Digital republication of the 1859 Origin
I am republishing the 1859 copy of Darwin’s Origin of Species, published by John Murray. Plain text was obtained from the Oxford Text Archive and proofread three times against the facsimile of the 1859 text edited by Ernst Mayr. The plain text is then typeset with LaTeX. The resulting text is a word-for-word replica of the 1859 Origin in PDF. The typography is in a more modern style than that of the Murray publication, but markers indicating page breaks in the original text are dynamically inserted into the PDF document.
The text is currently undergoing its third round of proofreading. Completion of the final draft of the text is anticipated in June 2010.
This text is intended for two uses.
- Offer the general reading public a lightweight, professionally proofread and typeset copy of the Origin. A range of formats are planned, including PDF’s sized to read on an iPod or iPhone and E-Book encodings.
- Offer informatics researchers access to a plain-text copy of the Origin. This plain-text can be searched with text-processing tools to identify key words and patterns. Passages identified by these methods can be highlighted by the text processor, and the entire text typeset, with this additional markup, into a human-readable form. This approach takes advantage of the speed, accuracy, and flexibility of a machine reader and the readability of a text which looks like a print book.
Documents
The appendices to the text are available for download. These include the editor’s statement on the methods used to produce the text and an argument for the need for such a text, the text’s licensing and permissions, and the release history and to-do list.
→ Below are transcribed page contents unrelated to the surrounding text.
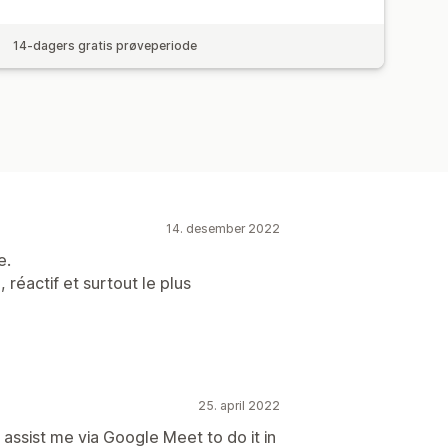
14-dagers gratis prøveperiode
14. desember 2022
e.
 réactif et surtout le plus
25. april 2022
ssist me via Google Meet to do it in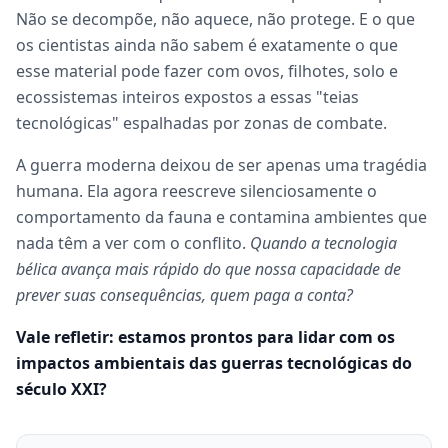
Não se decompõe, não aquece, não protege. E o que
os cientistas ainda não sabem é exatamente o que
esse material pode fazer com ovos, filhotes, solo e
ecossistemas inteiros expostos a essas "teias
tecnológicas" espalhadas por zonas de combate.
A guerra moderna deixou de ser apenas uma tragédia
humana. Ela agora reescreve silenciosamente o
comportamento da fauna e contamina ambientes que
nada têm a ver com o conflito.
Quando a tecnologia
bélica avança mais rápido do que nossa capacidade de
prever suas consequências, quem paga a conta?
Vale refletir: estamos prontos para lidar com os
impactos ambientais das guerras tecnológicas do
século XXI?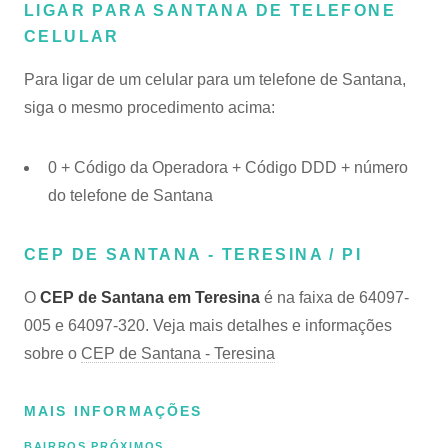
LIGAR PARA SANTANA DE TELEFONE
CELULAR
Para ligar de um celular para um telefone de Santana,
siga o mesmo procedimento acima:
0 + Código da Operadora + Código DDD + número
do telefone de Santana
CEP DE SANTANA - TERESINA / PI
O
CEP de Santana em Teresina
é na faixa de 64097-
005 e 64097-320. Veja mais detalhes e informações
sobre o
CEP de Santana - Teresina
MAIS INFORMAÇÕES
BAIRROS PRÓXIMOS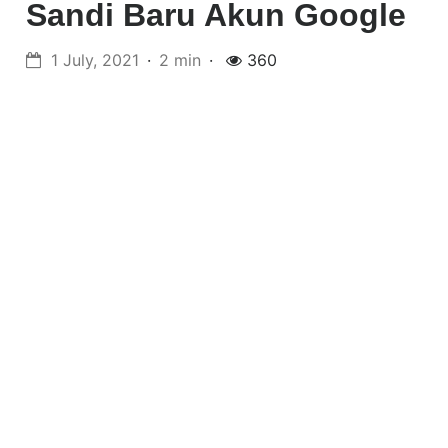
Sandi Baru Akun Google
1 July, 2021
2 min
360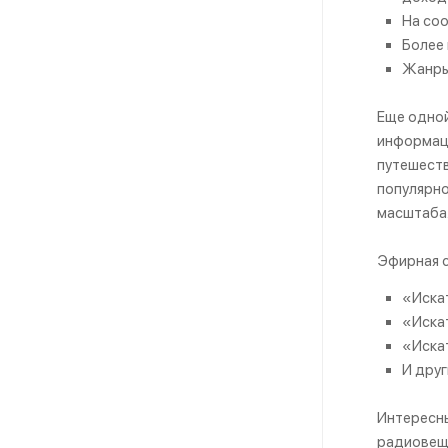
На соо
Более 
Жанры,
Еще одной
информаци
путешеств
популярно
масштаба
Эфирная с
«Искат
«Искат
«Искат
И друг
Интересны
радиовещ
The very curious can browse the svn repository, but be warned: the text is still in draft form, much of it only having been proofread twice, and the document design is still fluid. LaTeX documents are not guaranteed to be well-formed.
Literature of evolutionary biology
I am creating a comprehensive bibliography of works about evolutionary biology: the scope of the bibliography encompasses any work published on the subject since Darwin, and also includes works by those recognized to be Darwin’s predecessors. At present, the bibliography is at an early stage. It contains a mere 3,500 or so records. Nonetheless, these records are highly significant, because they include records for works referred to by Darwin in his correspondence and also works he owned. Extracting relevant records from the 16 million or so records in PubMed is proceeding at present, and there are plans to extract records from WorldCat. Other mechanisms, such as the digitization and ingestion of print bibliographies, are being planned.
If a work is known to be held in the Biodiversity Heritage Library, a link is provided to the full text.
The bibliography is intended for informatics work (see above, “Ontology for evolutionary biology.”).
Documents
The bibliography can be processed with BibTeX using a custom style file, amnh-print.bst. A rudimentary interpretation of the various fields representing various attributes of the works will help users understand the meaning of the raw data.